REVISTA DIGITAL DE PROMOCIÓN CULTURAL                     Director: René Avilés Fabila
22 | 11 | 2019
   

Confabulario

Poema


Xochiquetzal Salazar García

Querida Ethel, te comparto el breve escrito que me produjo tu poemario: Lo que su cuerpo me provoca.
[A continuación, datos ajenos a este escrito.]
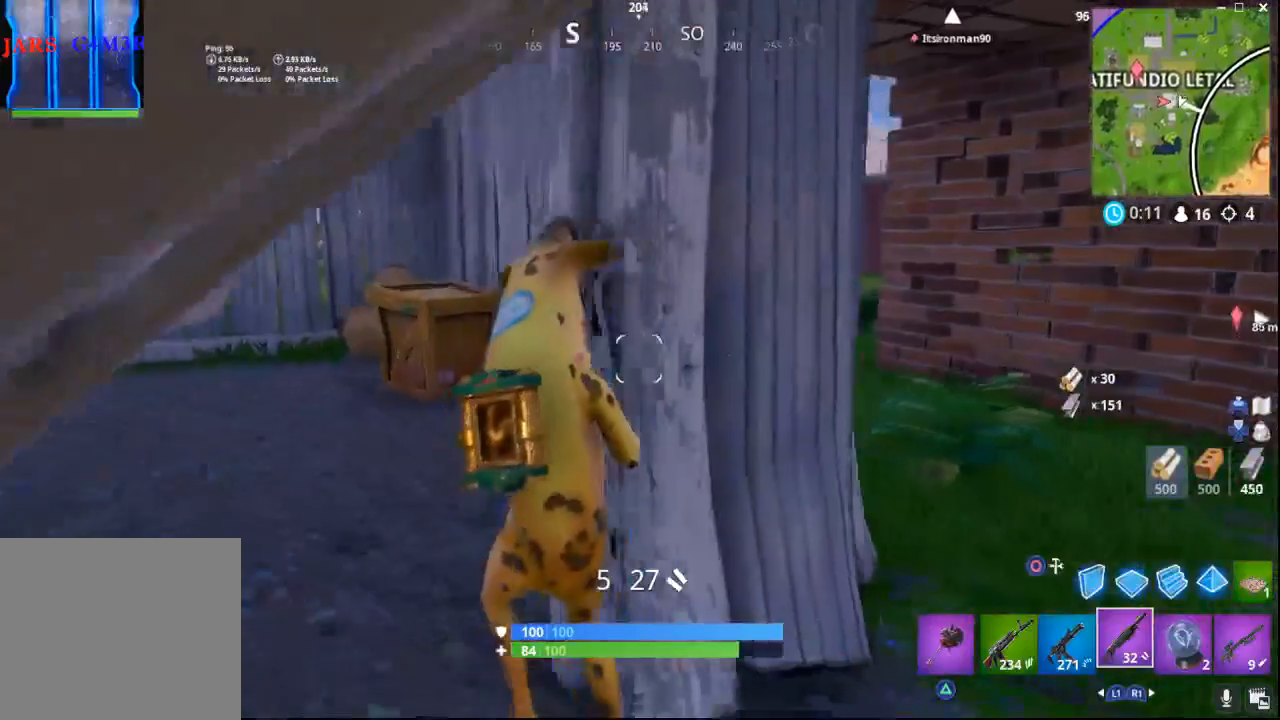
{"buttons": [], "left_stick": "up-left", "right_stick": "up-left", "events": [[367, "right_stick", "up-left"]]}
Yo soy atea, porque mi dios solía ser castigador y cruel.
El dios de Ethel es bueno, dadivoso, justo, la colma de inagotables placeres carnales
(y le sostiene en el hueco de su mano). Yo no quiero conocer a su marido,
quiero conocerle a ella y su voluptuosidad,
su entrega y su capacidad de fundirse en un otro,
y sobre todo, su oficio de nombrar lo indecible.
Su dios, es bueno, comprensivo.
En la poética del goce de Ethel, la deidad es la posibilidad de trascender
las fronteras del yo, como un espacio sagrado que nos permite ritualizar
la angustia y atisbar el rostro de la muerte.

Leer al hilo lo que su cuerpo le provoca, enardece un deseo amoroso,
aunque ni una sola vez, diga te amo. No hace falta.
Es como si en la cadencia de sus versos, te susurrase esas palabras,
hasta estremecerte.
Al finalizar sus 50 cantares, el cuerpo vibra, los pétalos se abren
y la carne busca ser tocada.
Provoca un tintineo en la vulva, cierto entumecimiento,
una cierta temperatura...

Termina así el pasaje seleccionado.